Rewrite all of the records below, replacing every "Transcribe" with "Write out" and keeping everything else the same. Omit the pictures from your version.

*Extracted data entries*
....................
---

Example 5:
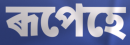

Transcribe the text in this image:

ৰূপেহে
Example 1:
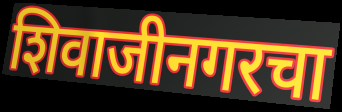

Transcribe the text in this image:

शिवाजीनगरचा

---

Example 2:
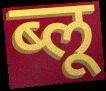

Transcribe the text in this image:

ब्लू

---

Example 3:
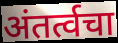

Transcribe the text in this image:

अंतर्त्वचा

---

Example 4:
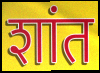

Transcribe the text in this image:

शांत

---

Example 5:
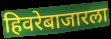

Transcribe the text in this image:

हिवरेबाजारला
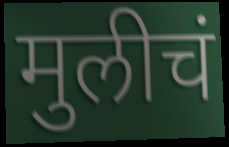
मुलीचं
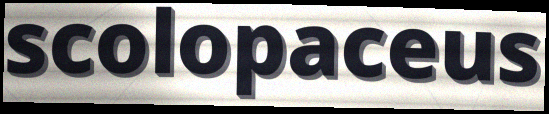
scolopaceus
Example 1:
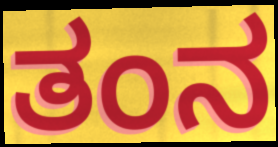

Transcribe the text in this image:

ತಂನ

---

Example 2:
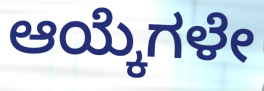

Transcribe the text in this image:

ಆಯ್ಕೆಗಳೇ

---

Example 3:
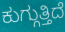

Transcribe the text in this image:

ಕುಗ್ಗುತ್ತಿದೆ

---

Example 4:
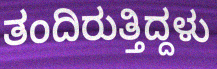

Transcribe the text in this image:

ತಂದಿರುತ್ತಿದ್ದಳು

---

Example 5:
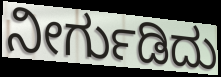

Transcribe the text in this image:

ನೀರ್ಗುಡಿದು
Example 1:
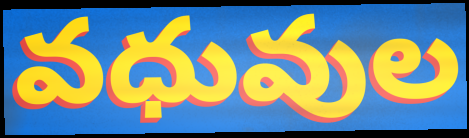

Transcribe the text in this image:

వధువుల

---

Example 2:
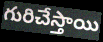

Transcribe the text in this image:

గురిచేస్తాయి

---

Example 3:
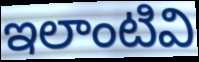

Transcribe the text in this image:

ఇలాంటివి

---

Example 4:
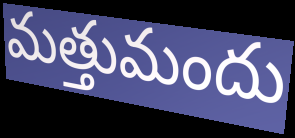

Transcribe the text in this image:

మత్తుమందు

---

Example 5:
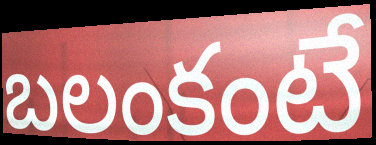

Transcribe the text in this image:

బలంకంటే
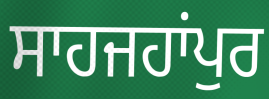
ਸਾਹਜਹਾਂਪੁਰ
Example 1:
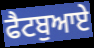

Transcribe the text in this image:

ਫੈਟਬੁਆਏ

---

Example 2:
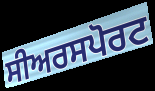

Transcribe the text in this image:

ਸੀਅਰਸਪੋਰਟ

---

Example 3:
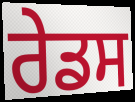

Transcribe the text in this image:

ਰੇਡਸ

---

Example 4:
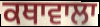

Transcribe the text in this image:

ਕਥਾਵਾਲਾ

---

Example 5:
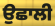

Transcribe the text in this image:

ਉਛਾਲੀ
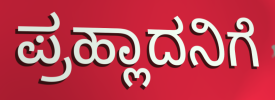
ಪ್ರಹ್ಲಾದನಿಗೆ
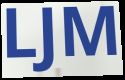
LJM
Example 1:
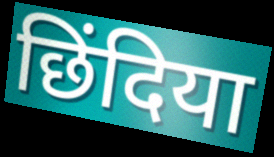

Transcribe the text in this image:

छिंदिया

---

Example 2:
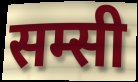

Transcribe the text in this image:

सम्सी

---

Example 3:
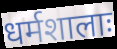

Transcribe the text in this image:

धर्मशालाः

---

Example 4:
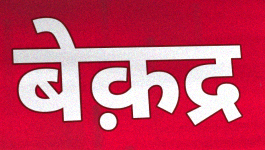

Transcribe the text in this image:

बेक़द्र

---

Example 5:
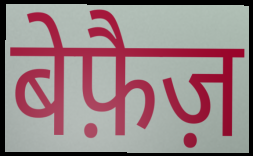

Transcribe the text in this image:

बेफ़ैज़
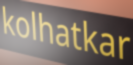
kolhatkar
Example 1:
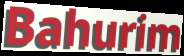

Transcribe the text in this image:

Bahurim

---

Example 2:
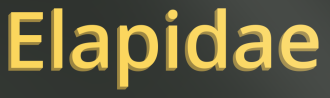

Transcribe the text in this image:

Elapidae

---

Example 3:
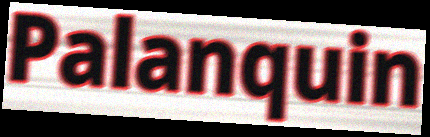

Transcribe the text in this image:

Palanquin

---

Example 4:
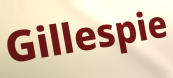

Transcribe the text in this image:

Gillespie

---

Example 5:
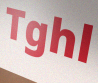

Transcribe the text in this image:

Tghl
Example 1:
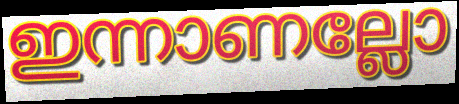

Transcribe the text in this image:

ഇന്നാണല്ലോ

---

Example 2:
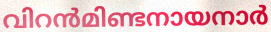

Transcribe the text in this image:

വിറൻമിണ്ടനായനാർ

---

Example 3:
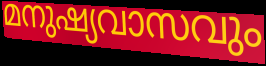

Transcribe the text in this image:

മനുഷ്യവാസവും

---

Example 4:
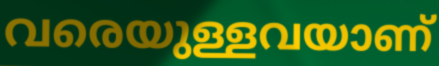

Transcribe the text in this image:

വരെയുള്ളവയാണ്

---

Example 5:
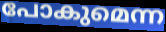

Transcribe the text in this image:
....................
*EXERCISE RESPONSE*
---

Example 5:

Write out the text in this image:

ৰূপেহে
Example 1:

Write out the text in this image:

शिवाजीनगरचा

---

Example 2:

Write out the text in this image:

ब्लू

---

Example 3:

Write out the text in this image:

अंतर्त्वचा

---

Example 4:

Write out the text in this image:

शांत

---

Example 5:

Write out the text in this image:

हिवरेबाजारला
मुलीचं
scolopaceus
Example 1:

Write out the text in this image:

ತಂನ

---

Example 2:

Write out the text in this image:

ಆಯ್ಕೆಗಳೇ

---

Example 3:

Write out the text in this image:

ಕುಗ್ಗುತ್ತಿದೆ

---

Example 4:

Write out the text in this image:

ತಂದಿರುತ್ತಿದ್ದಳು

---

Example 5:

Write out the text in this image:

ನೀರ್ಗುಡಿದು
Example 1:

Write out the text in this image:

వధువుల

---

Example 2:

Write out the text in this image:

గురిచేస్తాయి

---

Example 3:

Write out the text in this image:

ఇలాంటివి

---

Example 4:

Write out the text in this image:

మత్తుమందు

---

Example 5:

Write out the text in this image:

బలంకంటే
ਸਾਹਜਹਾਂਪੁਰ
Example 1:

Write out the text in this image:

ਫੈਟਬੁਆਏ

---

Example 2:

Write out the text in this image:

ਸੀਅਰਸਪੋਰਟ

---

Example 3:

Write out the text in this image:

ਰੇਡਸ

---

Example 4:

Write out the text in this image:

ਕਥਾਵਾਲਾ

---

Example 5:

Write out the text in this image:

ਉਛਾਲੀ
ಪ್ರಹ್ಲಾದನಿಗೆ
LJM
Example 1:

Write out the text in this image:

छिंदिया

---

Example 2:

Write out the text in this image:

सम्सी

---

Example 3:

Write out the text in this image:

धर्मशालाः

---

Example 4:

Write out the text in this image:

बेक़द्र

---

Example 5:

Write out the text in this image:

बेफ़ैज़
kolhatkar
Example 1:

Write out the text in this image:

Bahurim

---

Example 2:

Write out the text in this image:

Elapidae

---

Example 3:

Write out the text in this image:

Palanquin

---

Example 4:

Write out the text in this image:

Gillespie

---

Example 5:

Write out the text in this image:

Tghl
Example 1:

Write out the text in this image:

ഇന്നാണല്ലോ

---

Example 2:

Write out the text in this image:

വിറൻമിണ്ടനായനാർ

---

Example 3:

Write out the text in this image:

മനുഷ്യവാസവും

---

Example 4:

Write out the text in this image:

വരെയുള്ളവയാണ്

---

Example 5:

Write out the text in this image:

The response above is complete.